A person’s self-efficacy is improved because they feel more confident in themselves and are aware of their body’s value, thus opt to eat healthy foods. Also, it helps people live hygienically as they fear that they may get sick. Magic Mushrooms helps people become more empathetic and emotional; thus, they easily connect with others. Also, it reduces headaches, gives a feeling of relaxation, and improves sleep. Huge doses give relief to severe chronic psychiatric disorders because they affect a person’s senses.
How to Microdose Mushrooms?
Dr. Fadiman recommends taking one microdose every 3 days to prevent changes of tolerance over time. Take 1 microdose pill (Ie. Spore Wellness or Neuro Botanicals) each morning with breakfast. Try that for a couple weeks or a month.
If you find that Dr. Fadiman’s approach is not providing the desired effects, try the following method. Similar to Dr. Fadiman’s approach but instead of every 3 days, microdose every other day. Microdoses are taken 3-4 times per week. Take 1 microdose pill (Ie. Spore Wellness or Neuro Botanicals) each morning with breakfast.

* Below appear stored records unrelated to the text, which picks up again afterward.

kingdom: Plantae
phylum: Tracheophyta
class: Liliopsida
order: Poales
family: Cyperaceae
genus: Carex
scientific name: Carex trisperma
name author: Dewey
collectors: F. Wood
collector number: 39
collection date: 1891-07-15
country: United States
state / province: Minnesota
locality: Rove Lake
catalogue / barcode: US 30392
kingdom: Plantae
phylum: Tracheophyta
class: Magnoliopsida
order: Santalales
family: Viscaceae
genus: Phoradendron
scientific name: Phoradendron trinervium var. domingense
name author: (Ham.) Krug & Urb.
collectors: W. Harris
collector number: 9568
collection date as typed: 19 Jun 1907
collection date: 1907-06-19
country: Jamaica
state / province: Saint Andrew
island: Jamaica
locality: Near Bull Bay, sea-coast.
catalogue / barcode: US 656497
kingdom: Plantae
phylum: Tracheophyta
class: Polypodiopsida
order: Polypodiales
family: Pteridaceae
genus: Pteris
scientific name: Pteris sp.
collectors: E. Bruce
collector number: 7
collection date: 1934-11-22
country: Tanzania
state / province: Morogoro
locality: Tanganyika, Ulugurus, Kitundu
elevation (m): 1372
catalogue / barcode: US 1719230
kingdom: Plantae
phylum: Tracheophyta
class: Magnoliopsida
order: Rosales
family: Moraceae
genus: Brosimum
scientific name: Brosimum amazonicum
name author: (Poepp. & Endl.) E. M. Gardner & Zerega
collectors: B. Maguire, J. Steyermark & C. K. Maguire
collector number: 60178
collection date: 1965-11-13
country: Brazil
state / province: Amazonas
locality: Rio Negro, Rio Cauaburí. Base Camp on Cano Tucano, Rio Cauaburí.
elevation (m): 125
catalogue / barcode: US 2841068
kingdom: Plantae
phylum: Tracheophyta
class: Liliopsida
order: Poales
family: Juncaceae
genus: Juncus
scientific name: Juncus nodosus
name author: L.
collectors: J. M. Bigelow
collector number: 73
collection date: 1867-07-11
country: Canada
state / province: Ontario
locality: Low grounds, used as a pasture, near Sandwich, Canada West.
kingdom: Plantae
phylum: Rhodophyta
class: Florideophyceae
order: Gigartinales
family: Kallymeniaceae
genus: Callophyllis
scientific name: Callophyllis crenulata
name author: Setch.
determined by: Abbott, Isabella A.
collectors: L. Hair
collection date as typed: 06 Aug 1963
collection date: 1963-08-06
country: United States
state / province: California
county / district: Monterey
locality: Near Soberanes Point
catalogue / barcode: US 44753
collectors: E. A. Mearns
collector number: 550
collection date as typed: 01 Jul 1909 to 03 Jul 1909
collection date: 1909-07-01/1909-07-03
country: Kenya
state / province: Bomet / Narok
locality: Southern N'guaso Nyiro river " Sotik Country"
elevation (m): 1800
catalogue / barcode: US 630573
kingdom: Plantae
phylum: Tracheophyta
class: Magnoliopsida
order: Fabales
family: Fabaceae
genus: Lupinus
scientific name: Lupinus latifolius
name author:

There’s also the Workaholic’s Approach. This plan is geared towards individuals looking for high performance at work and creative fields. We recommend this approach to be used after having tried Dr. Fadiman’s approach. This method requires a daily microdose during the week and weekends are left open for recovery to baseline, in case of changes in effect over time. Take 1 microdose pill (Ie. Spore Wellness or Neuro Botanicals) each morning with breakfast.